── Excerpted text

Purple Bamboo Park is one of the seven largest parks in Beijing. It is situated at the southern end of Baishiqiao Road, with its eastern gate directly across the street from Capital Gymnasium.
The park has three connecting lakes covering 11 out of the park' s 14 hectares. Earth dredged from the lakes was pilled up to form several small hills on the eastern shore to complement the natural hills that line the lakes' western shores. Five bridges connect the lakes, islands and hills into a single integrated area. On islands and the banks of the lakes, flowering shrubs, trees and flowers have been planted with a generous hand. To the north of the lakes the famous Changhe River flows slowly by.
A temple, known in the Ming Dynasty as the Temple of Longevity (Wanshousi) originally stood to the northwest of the lake. Here the Qing rulers built a lodging palace where they and their retinues could rest as they floated to the Summer Palace or the Jade Spring Mountain on the Changhe River. Nowadays all that remains of the original temple are two stone stelae and traces of two landing platforms on the banks of the river.

────
── Data listing

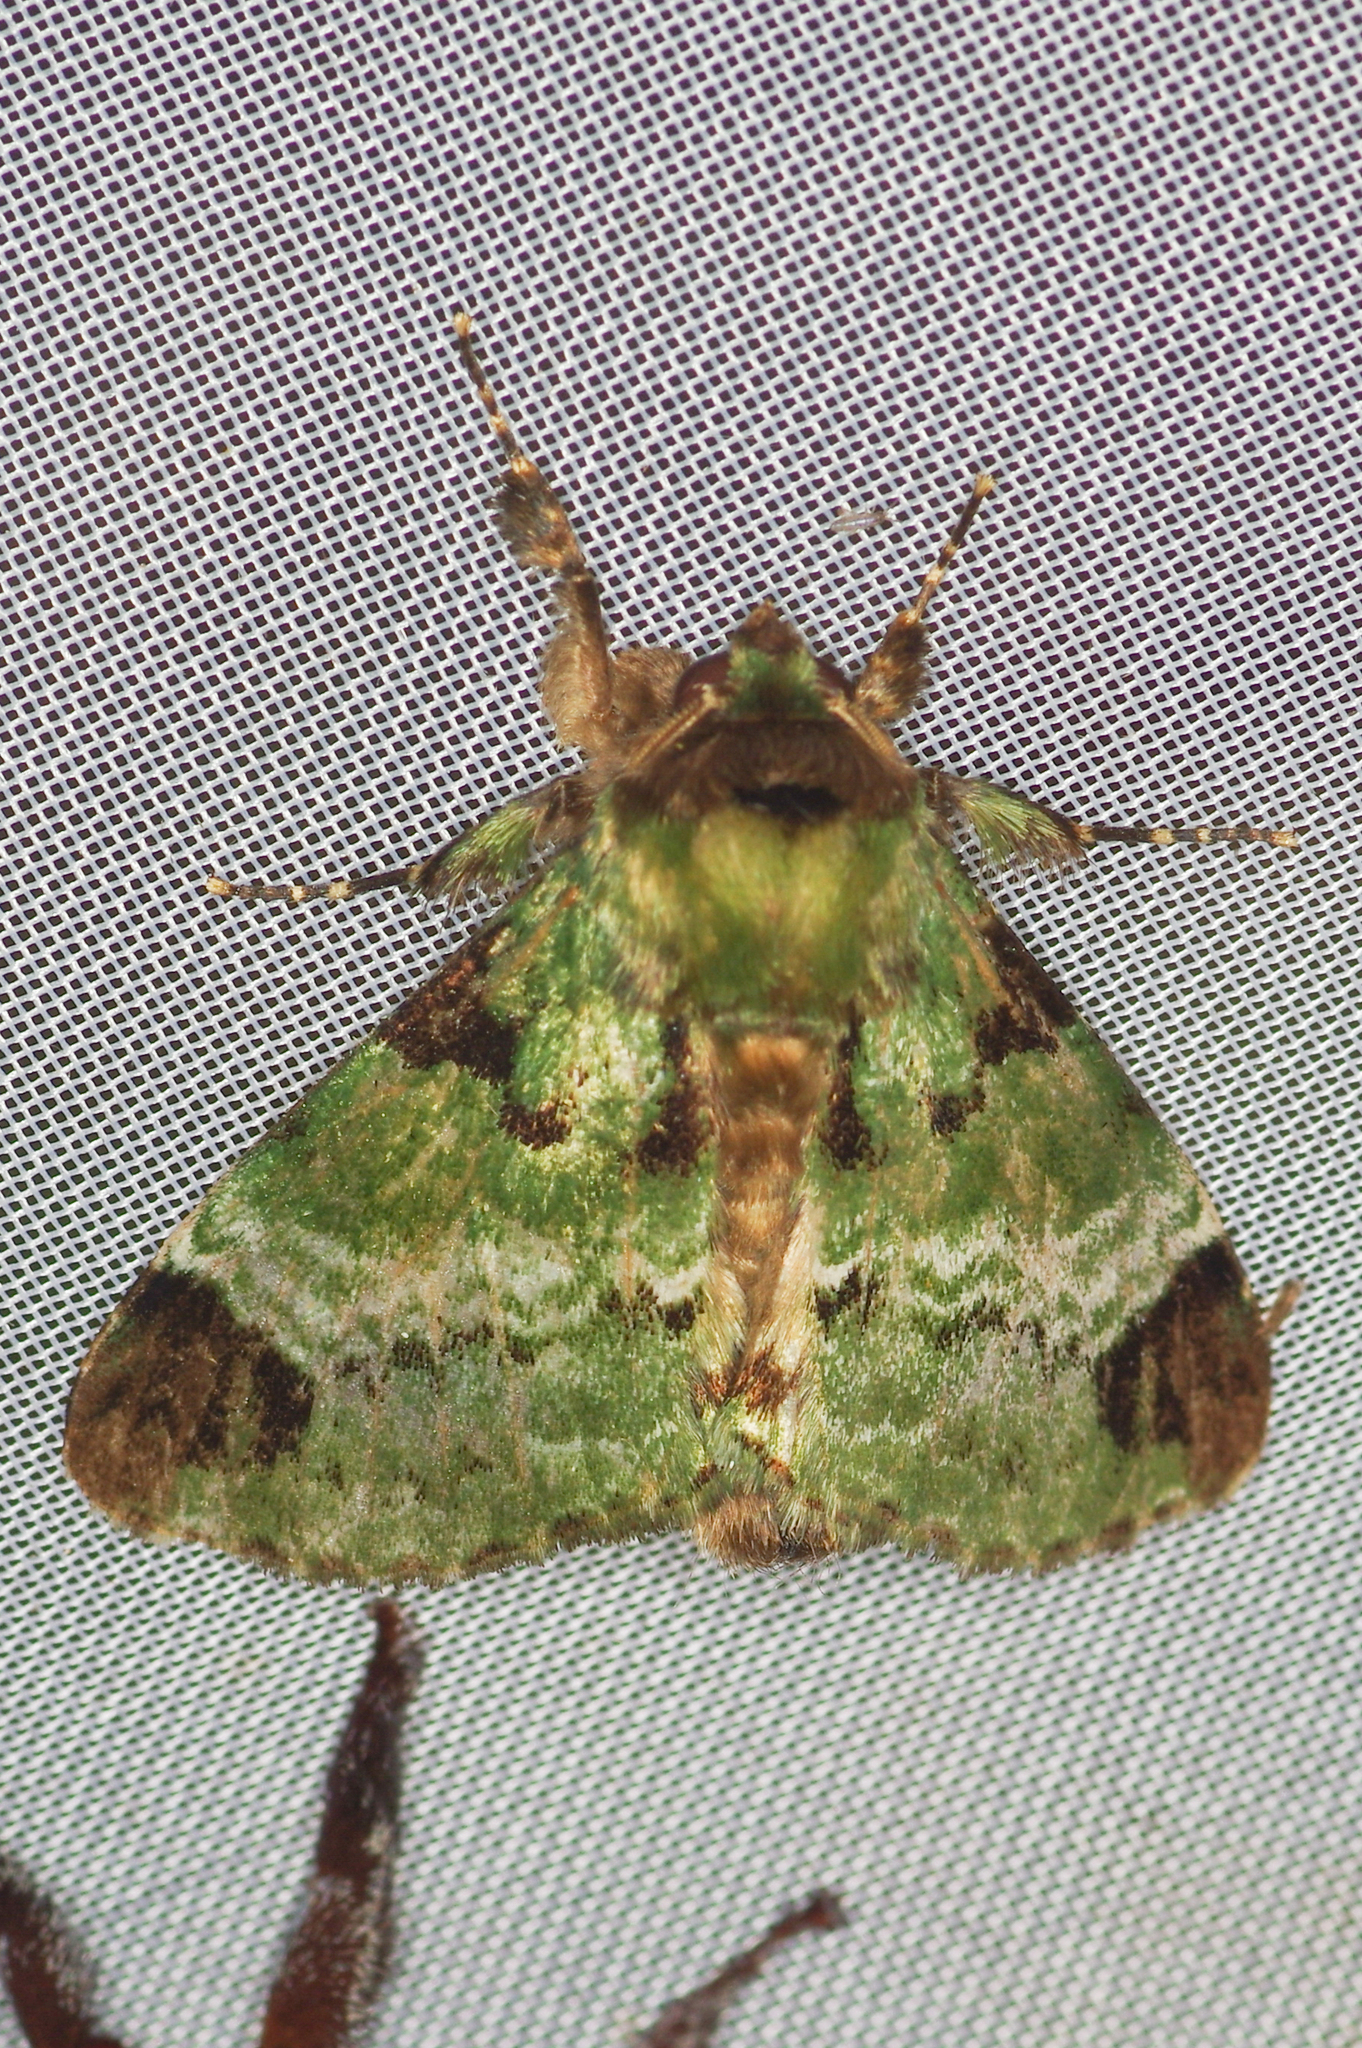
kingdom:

────
── Data listing

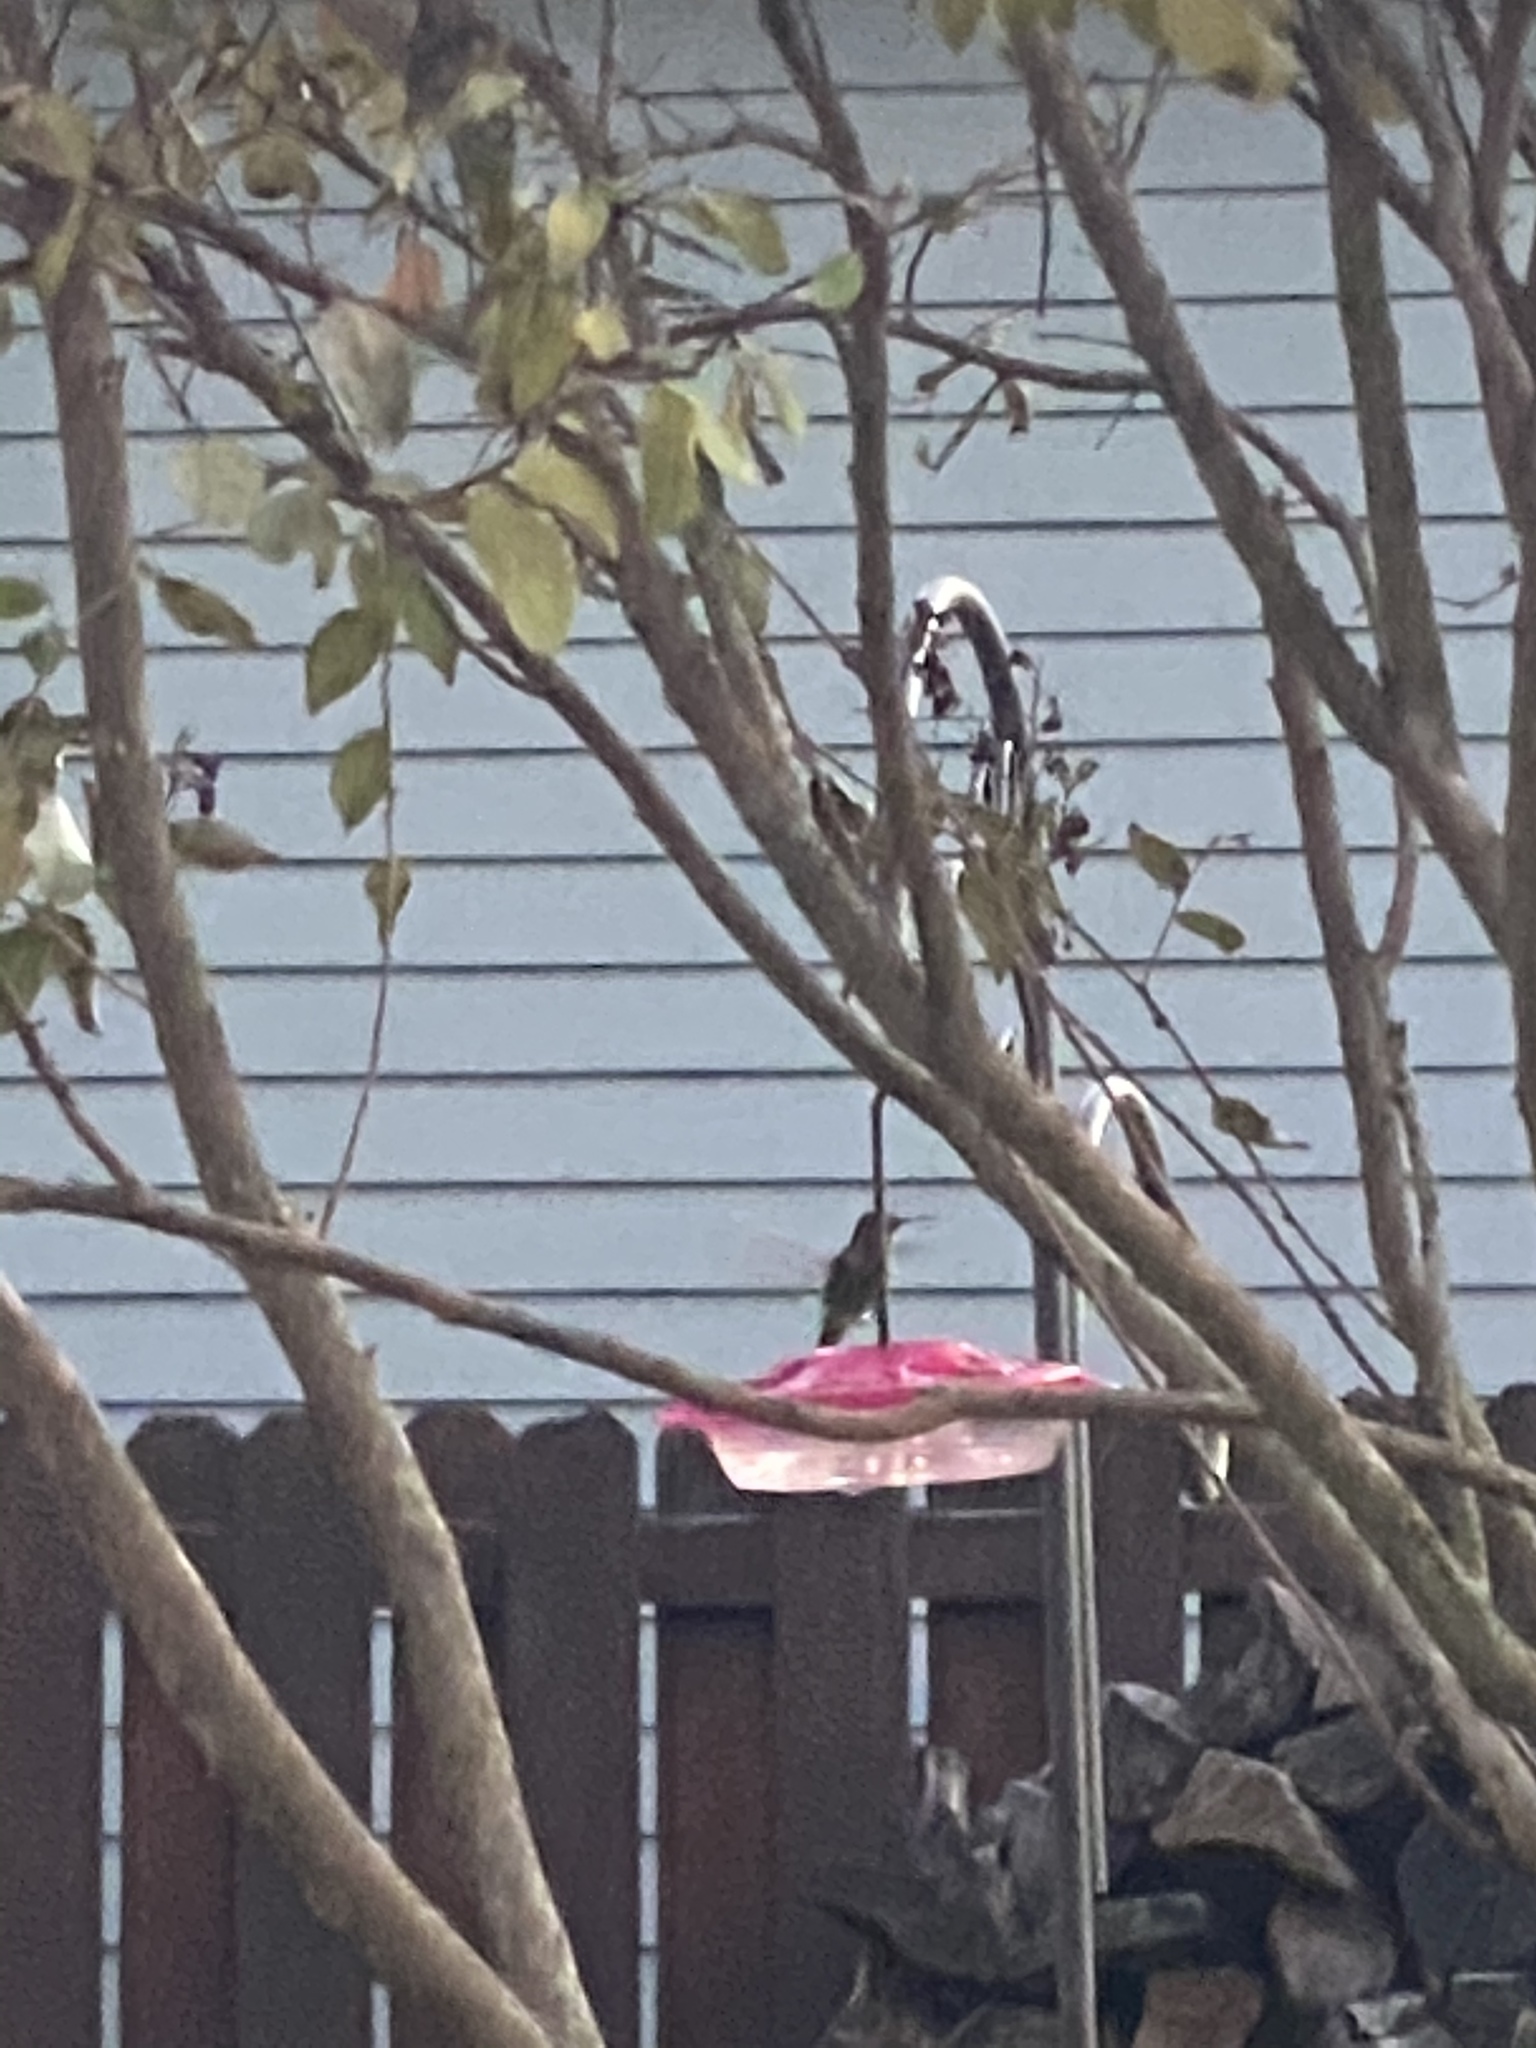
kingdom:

────
── Data listing

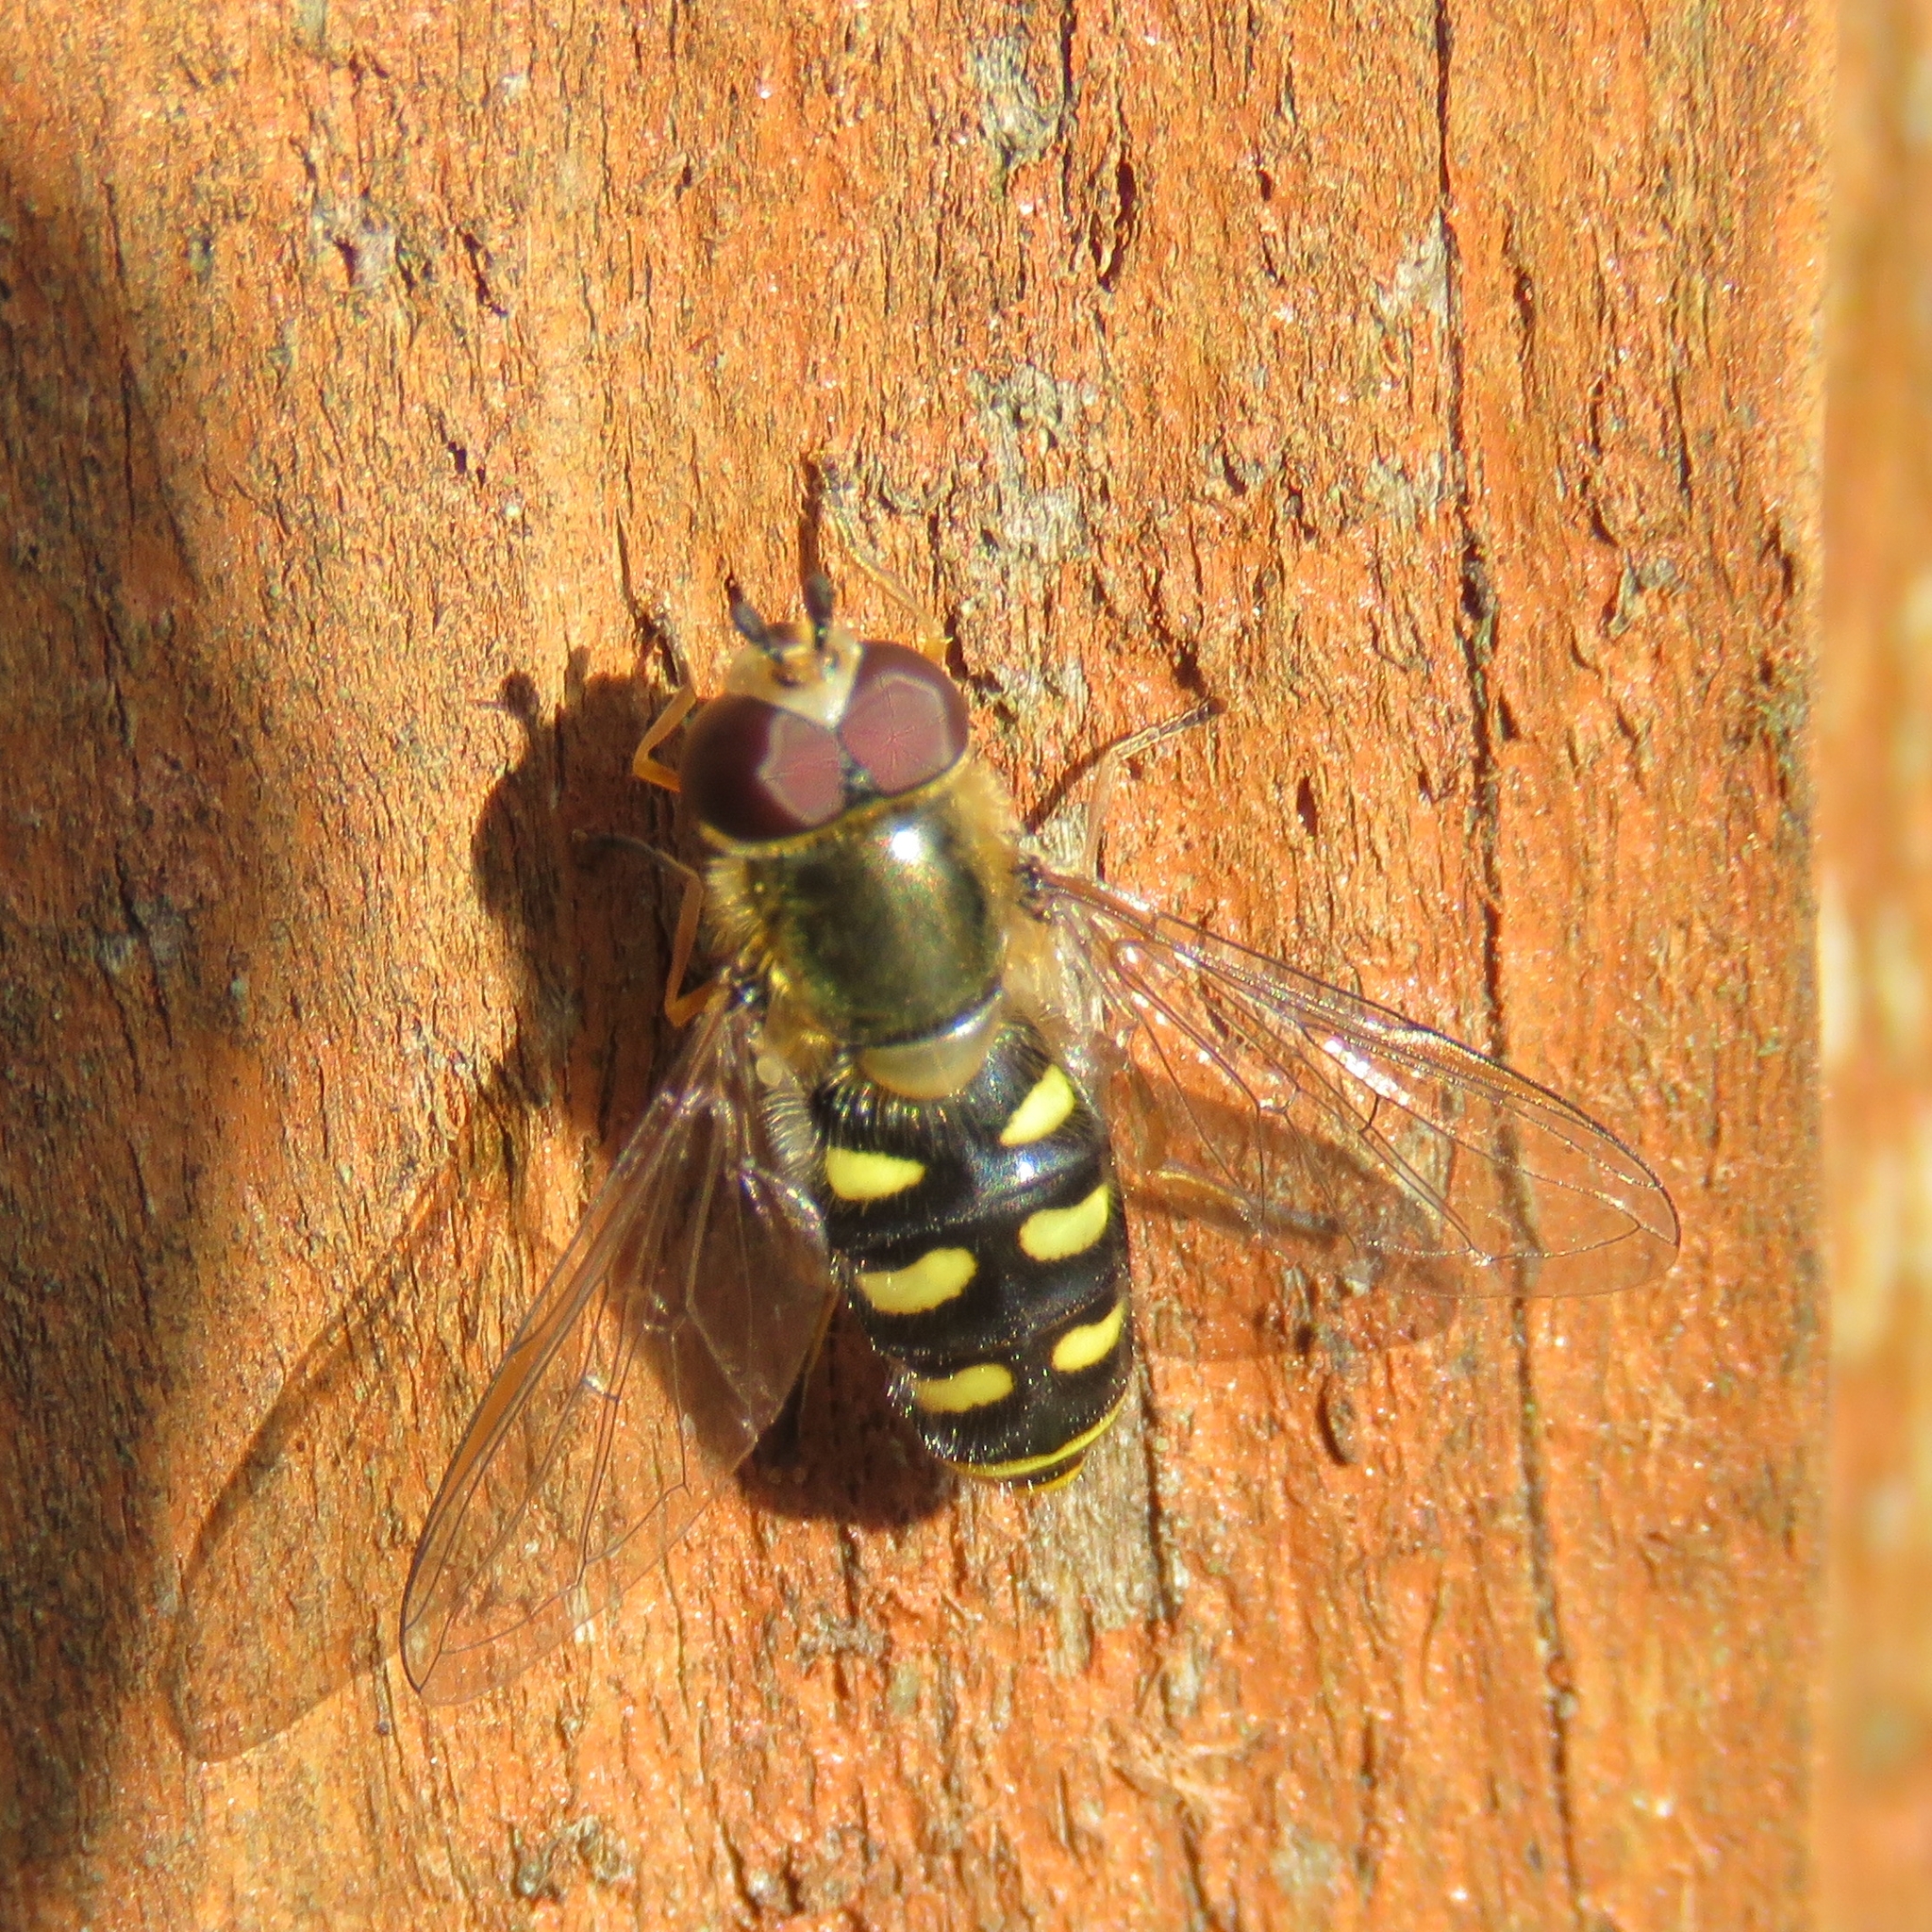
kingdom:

────

Directive 1:
Please transcribe the part of the Purple Bamboo Park passage starting at "A temple, known" and ending at "of the river.".
Directive 2:
Answer these questions from the Purple Bamboo Park passage, one per line:
(a) What stands directly across the street from the park's eastern gate?
(b) How many bridges connect the lakes, islands and hills?
(c) What was the temple northwest of the lake called in the Ming Dynasty?
Directive 3:
Carry the Purple Bamboo Park passage forward from its last sentence.

Output 1:
A temple, known in the Ming Dynasty as the Temple of Longevity (Wanshousi) originally stood to the northwest of the lake. Here the Qing rulers built a lodging palace where they and their retinues could rest as they floated to the Summer Palace or the Jade Spring Mountain on the Changhe River. Nowadays all that remains of the original temple are two stone stelae and traces of two landing platforms on the banks of the river.

Output 2:
(a) Capital Gymnasium
(b) Five
(c) The Temple of Longevity (Wanshousi)

Output 3:
The Purple Bamboo Park has a long history. According to early records, before the third century it formed the upper reaches of the Gaoliang (Sorghum) River, and a famous Gaoliang Bridge stood nearby to the east. In the Ming Dynasty, the bridge was a favorite spot for city people on the Qingming (Clear and Bright) Festival, when "young girls riding in horse-drawn carts, and city folk competing with drums and banners." In the 13th century, the lakes of Purple Bamboo Park served as a reservoir providing an important part of Beijing's water supply. In the late Yuan Dynasty, the mathematician and astronomer Guo Shoujing built a canal along the upper reaches of the Gaoliang River with locks to regulate the water diverted from the White River Dam, the Jade Spring Mountain, and other nearby waterways. Later, however, the canal was neglected and gradually became silted up. During the Republican period it was filled in and rented out as paddy fields.
After 1949, the People's government transformed the fields into a new park. Through several years of construction, the park was provided with lush bamboos and shady trees, small bridges and open-air pavilions.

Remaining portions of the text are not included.